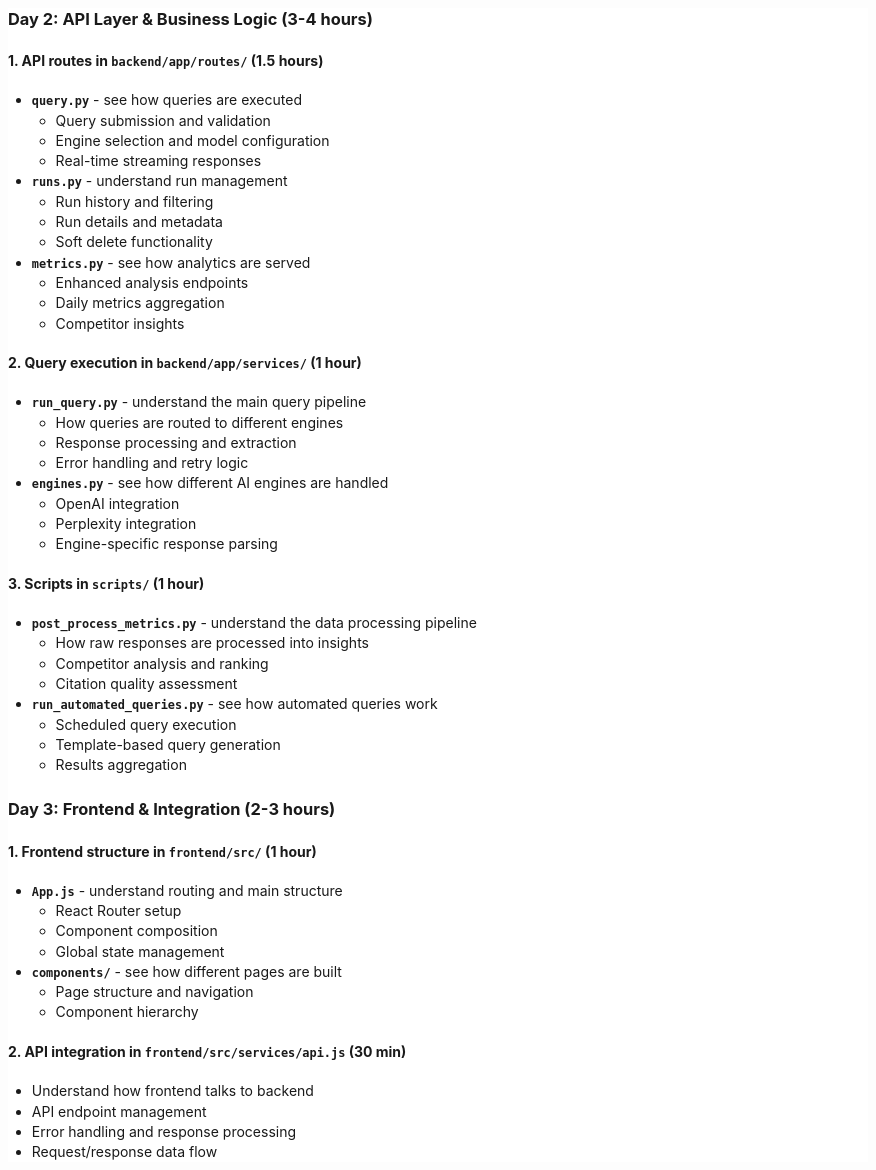 ### **Day 2: API Layer & Business Logic (3-4 hours)**

#### 1. **API routes in `backend/app/routes/`** (1.5 hours)
- **`query.py`** - see how queries are executed
  - Query submission and validation
  - Engine selection and model configuration
  - Real-time streaming responses
- **`runs.py`** - understand run management
  - Run history and filtering
  - Run details and metadata
  - Soft delete functionality
- **`metrics.py`** - see how analytics are served
  - Enhanced analysis endpoints
  - Daily metrics aggregation
  - Competitor insights

#### 2. **Query execution in `backend/app/services/`** (1 hour)
- **`run_query.py`** - understand the main query pipeline
  - How queries are routed to different engines
  - Response processing and extraction
  - Error handling and retry logic
- **`engines.py`** - see how different AI engines are handled
  - OpenAI integration
  - Perplexity integration
  - Engine-specific response parsing

#### 3. **Scripts in `scripts/`** (1 hour)
- **`post_process_metrics.py`** - understand the data processing pipeline
  - How raw responses are processed into insights
  - Competitor analysis and ranking
  - Citation quality assessment
- **`run_automated_queries.py`** - see how automated queries work
  - Scheduled query execution
  - Template-based query generation
  - Results aggregation

### **Day 3: Frontend & Integration (2-3 hours)**

#### 1. **Frontend structure in `frontend/src/`** (1 hour)
- **`App.js`** - understand routing and main structure
  - React Router setup
  - Component composition
  - Global state management
- **`components/`** - see how different pages are built
  - Page structure and navigation
  - Component hierarchy

#### 2. **API integration in `frontend/src/services/api.js`** (30 min)
- Understand how frontend talks to backend
- API endpoint management
- Error handling and response processing
- Request/response data flow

> **EXERCISE DETAILS**
Which lines of the material contain the string "structure" with matching case? Return each of those lines in full.

> **ANSWER TO THE EXERCISE**
#### 1. **Frontend structure in `frontend/src/`** (1 hour)
- **`App.js`** - understand routing and main structure
  - Page structure and navigation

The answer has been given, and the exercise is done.